To resolve this conundrum, we need to go back to the distinction between skills and their components. To repeat, skills are things you know how to do without thinking about how you do them. Their components are the constituent movements that compose those skills.
In the last chapter I stressed how athletes need to hold in mind which skills they are aiming to perform. But they mustn’t let themselves think about the components of those skills, lest they reduce themselves to the level of a learner.
What the focus on fast-reaction sports has now highlighted is that athletic skills are often complex, involving a range of different responses to different possible stimuli. Sports performers don’t just learn isolated skills like how to hit a forehand slice, or fade the golf ball, or throw a slider.

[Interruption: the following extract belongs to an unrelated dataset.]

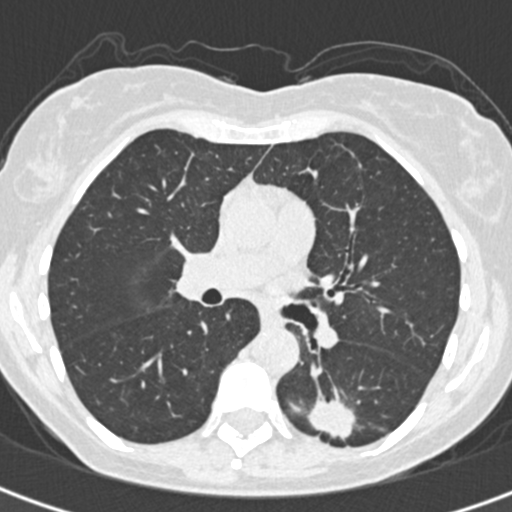
Low-dose screening chest CT, one axial slice. Reconstruction kernel B30f. 120 kVp. Lung window (W 1500 / L -600 HU). 1 mm slice thickness. 512 × 512 image matrix, field of view 284 × 284 mm.
Outlined on this slice (manually delineated by an expert):
- lesion 1 (tumor, lower lobe of left lung): bounding box <307,398,356,439> (left, top, right, bottom; pixels)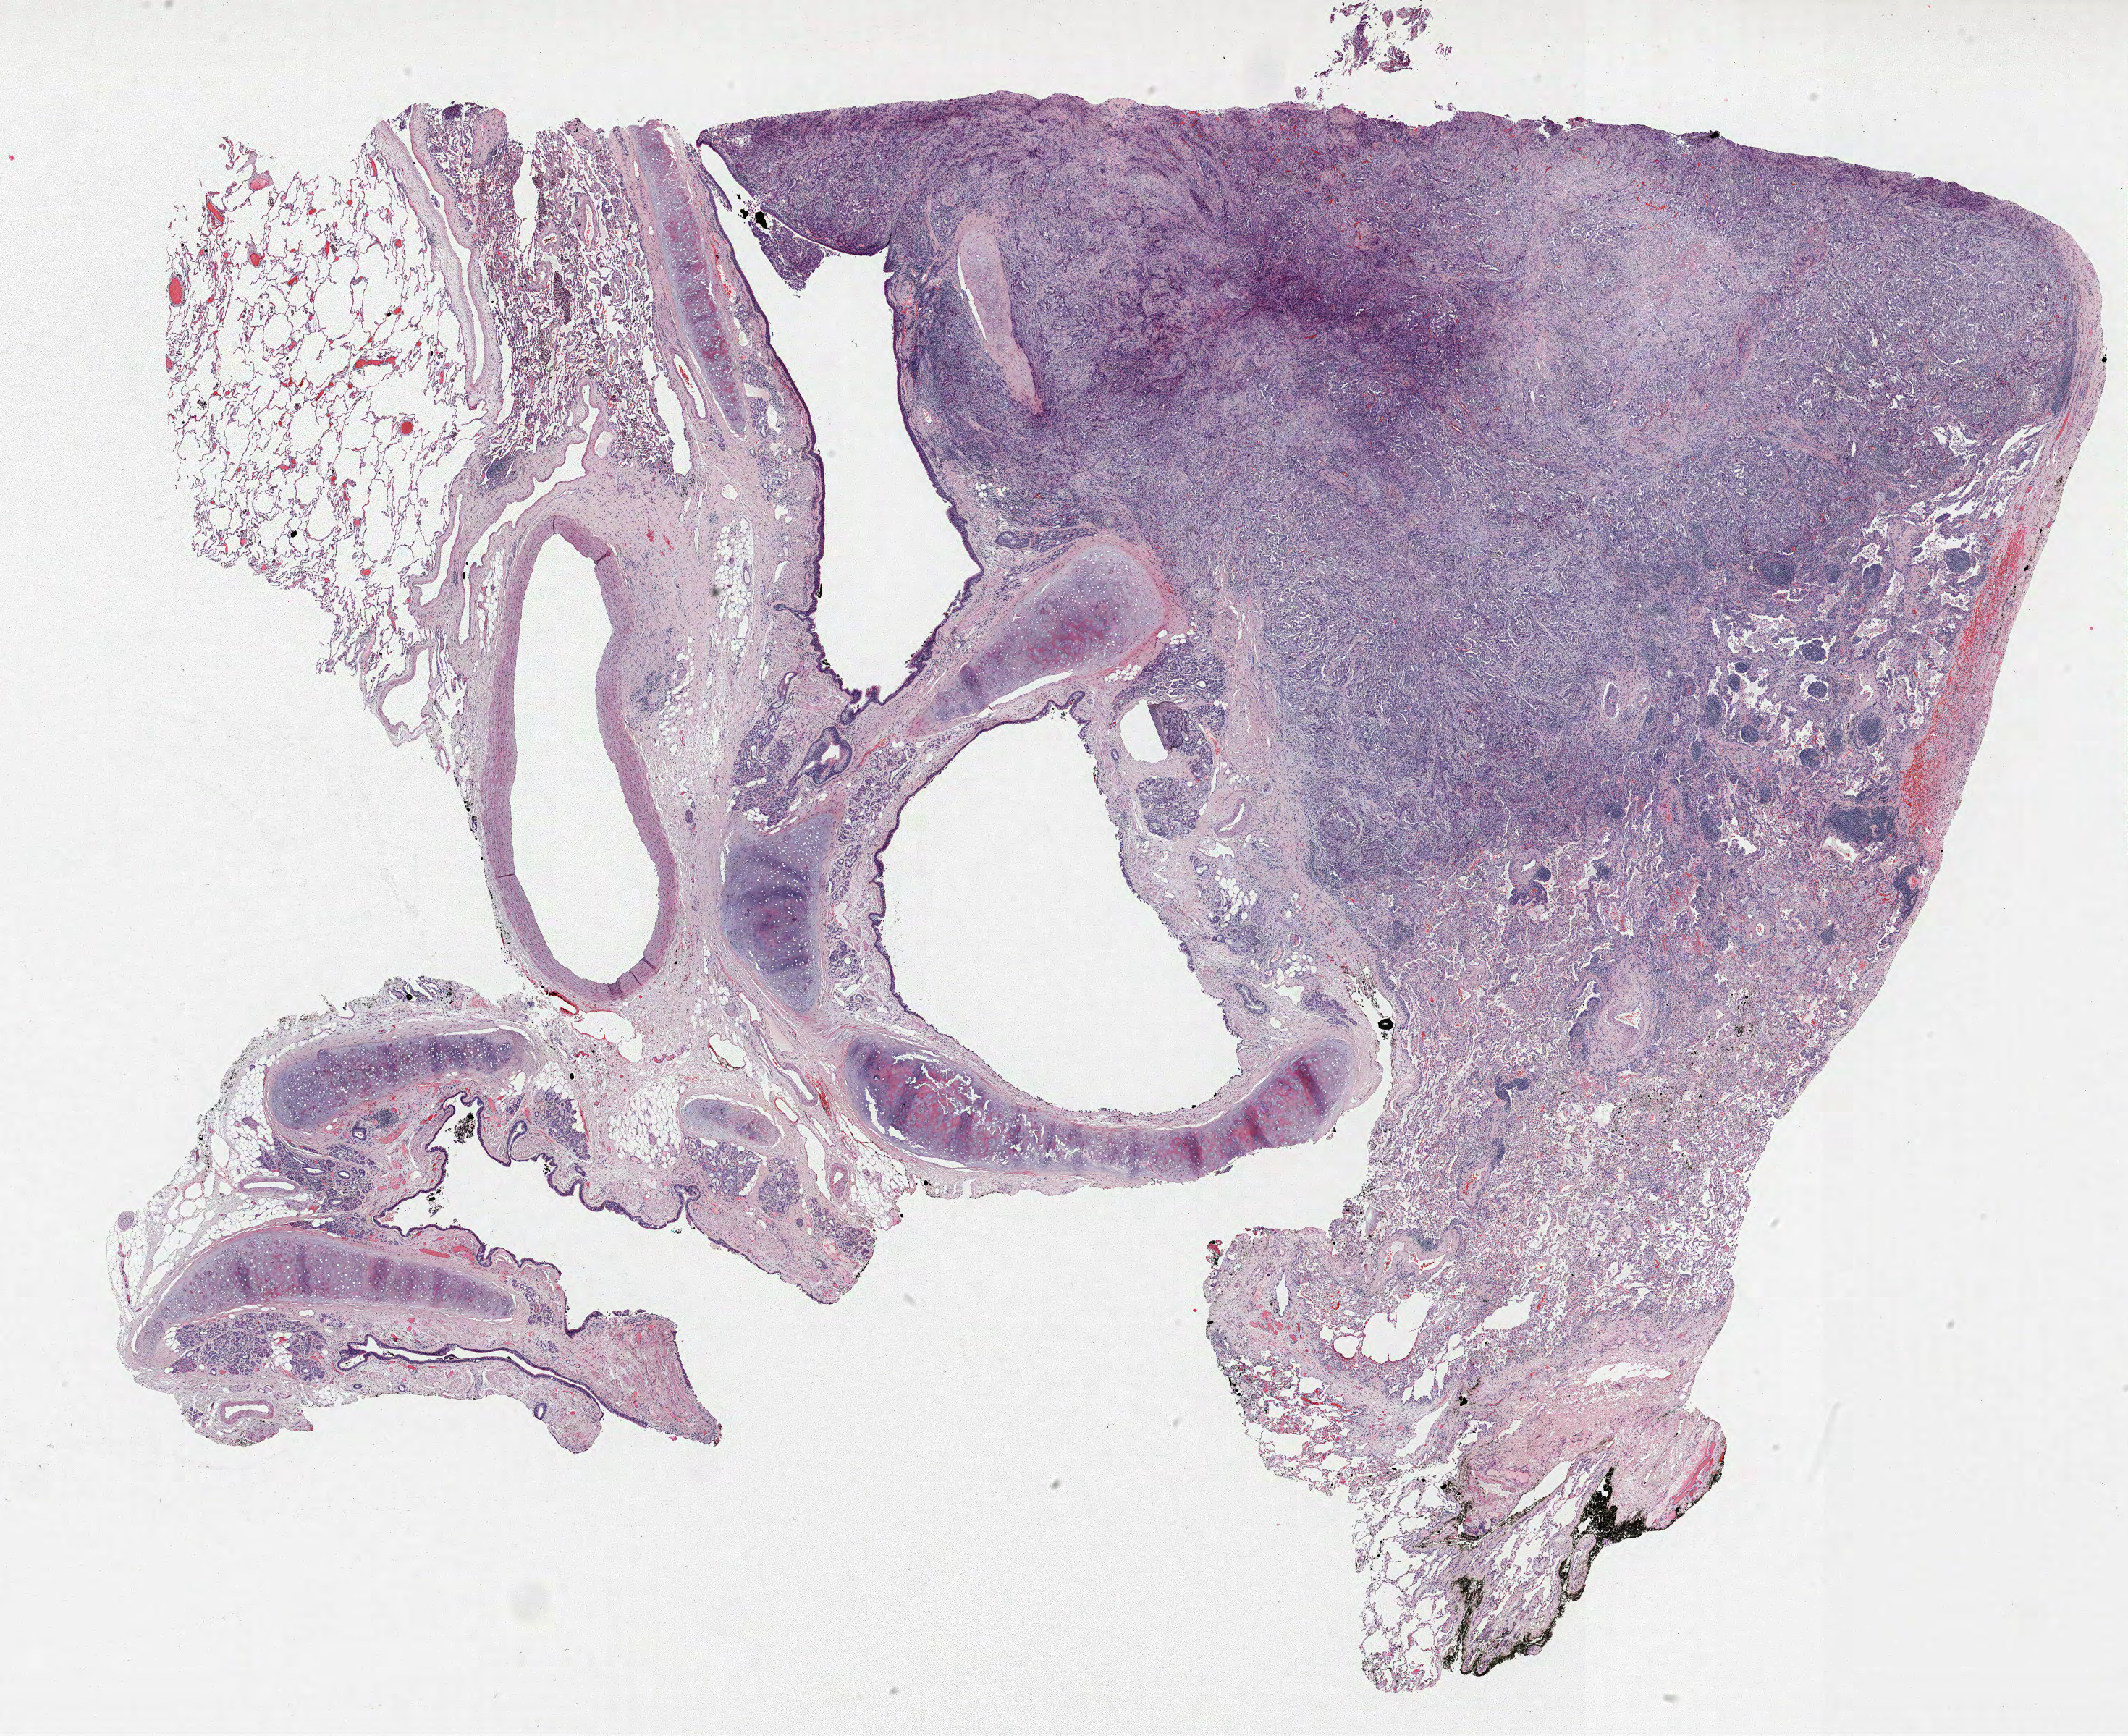
Hematoxylin and eosin (H&E) stained whole-slide image, a low-resolution overview of the entire scanned area, about 23.5 x 19.2 mm (from a 40x scan), formalin-fixed paraffin-embedded (FFPE) section, lung tissue. Male, age 64 at enrolment. Grade: poorly differentiated (G3).
Stage (AJCC 6th edition): IA. Tumour size (pathology): 5 mm. Primary tumour location (clinical record): right upper lobe. ICD-O-3 topography: upper lobe of lung (C34.1). Participant's lung-cancer diagnosis: Bronchiolo-alveolar adenocarcinoma, NOS (ICD-O-3 8250/3). Note: participant had 2 primary lung cancers recorded; fields above describe the first.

They also acquire complex capacities like how to field at third base when there is one out, or how to play to the backhand when they get the opportunity, or how to bat defensively at cricket.

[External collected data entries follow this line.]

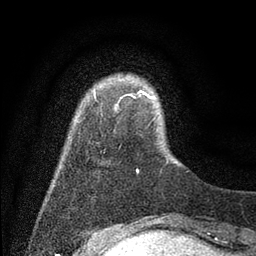
Breast MRI (dynamic contrast-enhanced), one axial slice; slice 8 of 80 in the series (ordered by position); cropped to one breast; dynamic contrast-enhanced series, time point 2 of 7 at this slice position (early post-contrast); 3 T; TE 2.2 ms, TR 5.6 ms; 256 × 256 image matrix, field of view 150 × 150 mm. Female patient.
Annotated regions visible in this slice (semi-automatic segmentation, software-assisted and operator-edited):
- enhancing-tissue mask used for the functional tumour volume (all voxels passing the contrast-enhancement thresholds inside the analysis volume; usually the tumour): box from (x=94, y=89) to (x=154, y=173) px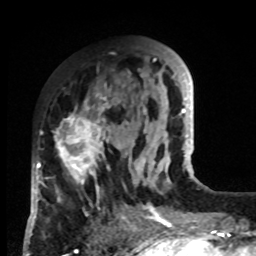
Breast MRI, one axial slice; slice 31 of 80 in the series (ordered by position); cropped to one breast; dynamic contrast-enhanced series, time point 2 of 8 at this slice position (early post-contrast); 1.5 T; TE 4.2 ms, TR 7 ms; 256 × 256 image matrix, field of view 170 × 170 mm. Female patient.
Annotated regions visible in this slice (semi-automatic segmentation, software-assisted and operator-edited):
- enhancing-tissue mask used for the functional tumour volume (all voxels passing the contrast-enhancement thresholds inside the analysis volume; usually the tumour): box from (x=33, y=83) to (x=132, y=219) px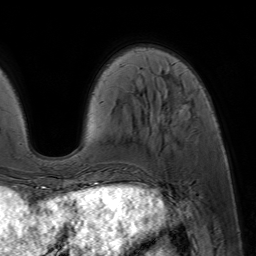
Breast MRI (dynamic contrast-enhanced), one axial slice. Cropped to one breast. Dynamic contrast-enhanced series, time point 2 of 7 at this slice position (early post-contrast). 1.5 T. TE 4.6 ms, TR 7.2 ms. 256 × 256 image matrix, field of view 230 × 230 mm. Female patient.
Structures marked on this image (semi-automatically segmented with operator editing):
- enhancing-tissue mask used for the functional tumour volume (all voxels passing the contrast-enhancement thresholds inside the analysis volume; usually the tumour): bounding box [x1, y1, x2, y2] px = [86, 99, 189, 182]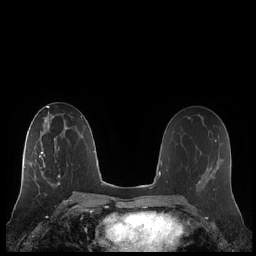
Breast MRI (dynamic contrast-enhanced), one axial slice. Position 119 of 248 along the scan axis. Dynamic contrast-enhanced series, time point 2 of 7 at this slice position (early post-contrast). 1.5 T. TE 1.9 ms, TR 4.1 ms. 0.8 mm slice thickness. 256 × 256 image matrix, field of view 340 × 340 mm. Female patient.
Outlined on this slice (semi-automatic segmentation, software-assisted and operator-edited):
- enhancing-tissue mask used for the functional tumour volume (all voxels passing the contrast-enhancement thresholds inside the analysis volume; usually the tumour): bounding box [x1, y1, x2, y2] px = [21, 132, 65, 186]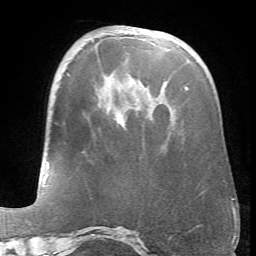
Breast MRI (dynamic contrast-enhanced), one axial slice. Slice 22 of 66 in the series (ordered by position). Cropped to one breast. Dynamic contrast-enhanced series, time point 2 of 6 at this slice position (early post-contrast). 1.5 T. TE 4.1 ms, TR 8.4 ms. 256 × 256 image matrix, field of view 170 × 170 mm. Female patient.
Structures marked on this image (semi-automatic segmentation, software-assisted and operator-edited):
- enhancing-tissue mask used for the functional tumour volume (all voxels passing the contrast-enhancement thresholds inside the analysis volume; usually the tumour): box from (x=185, y=87) to (x=188, y=89) px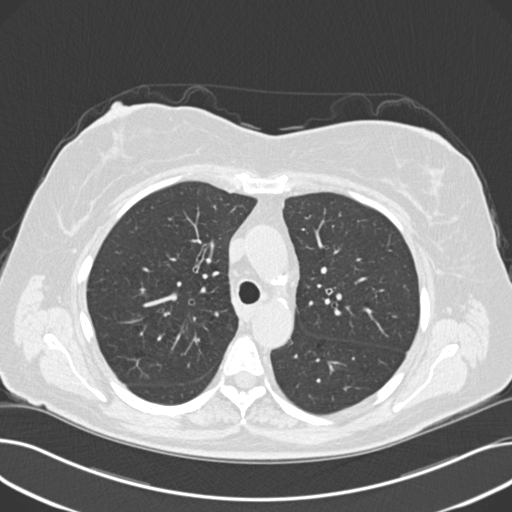
Chest CT (low-dose screening protocol), one axial image. Third screening round (two years after baseline). Lung window (W 1500 / L -600 HU). 2 mm slice thickness. Standard (soft-tissue) reconstruction kernel (B30f). 512 × 512 image matrix. Female participant, aged 60 years at enrolment. Current smoker at enrolment.
• Expert reader's lesion annotation, box from (x=312, y=224) to (x=363, y=270) px.
• The screening reader recorded 8 non-calcified nodules or masses ≥4 mm on this exam (right upper lobe, lingula, lingula, right middle lobe, right lower lobe, left lower lobe, left lower lobe, left lower lobe); which of them this box marks is not recorded.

Philosophers call such complex skills “multi-track dispositions”. Tennis players who have set themselves to play to the backhand won’t hit it there every time. Their shot will still depend on how the ball comes at them, the position of their opponent, and so on. Their consciously chosen strategy will involve a profile of different responses, each appropriate to a different situation on the court. But it will differ in its profile from a “slice to the forehand” strategy, or a “chip and charge” strategy. The ball will be returned to the backhand more than on these other strategies, even though not every time.
Many sporting skills have a similar structure. Third basemen know how to field when there is one out. This won’t commit them to any particular play, prior to seeing how the ball is coming at them, but their reactions will be different from when there are two out. Cricket batsmen who are playing defensively react differently from when they are attacking, but they will still tailor their shots to the bowler’s delivery.
These complex skills are acquired in practice. The athletes train themselves, over many hours on the practice ground, to react automatically to oncoming balls in the requisite ways. It’s a bit like installing different computer programs. Once each program has been installed, all you need to do is open it, and it will run automatically.
That’s how conscious decisions make a difference to the fast reactions of athletes. It’s not that the athletes consciously decide what to do once they see how the ball is coming at them. There’s no time for that, indeed no time to see the ball properly.
Rather the conscious decision is made beforehand. It is a decision about which complex skill to deploy, about which program to open. It activates one set of automatic neural reflexes rather than another. You turn on the “one batter out” instead of the “two batters out” program, and then you leave it to your automatic neural reflexes to do the right thing.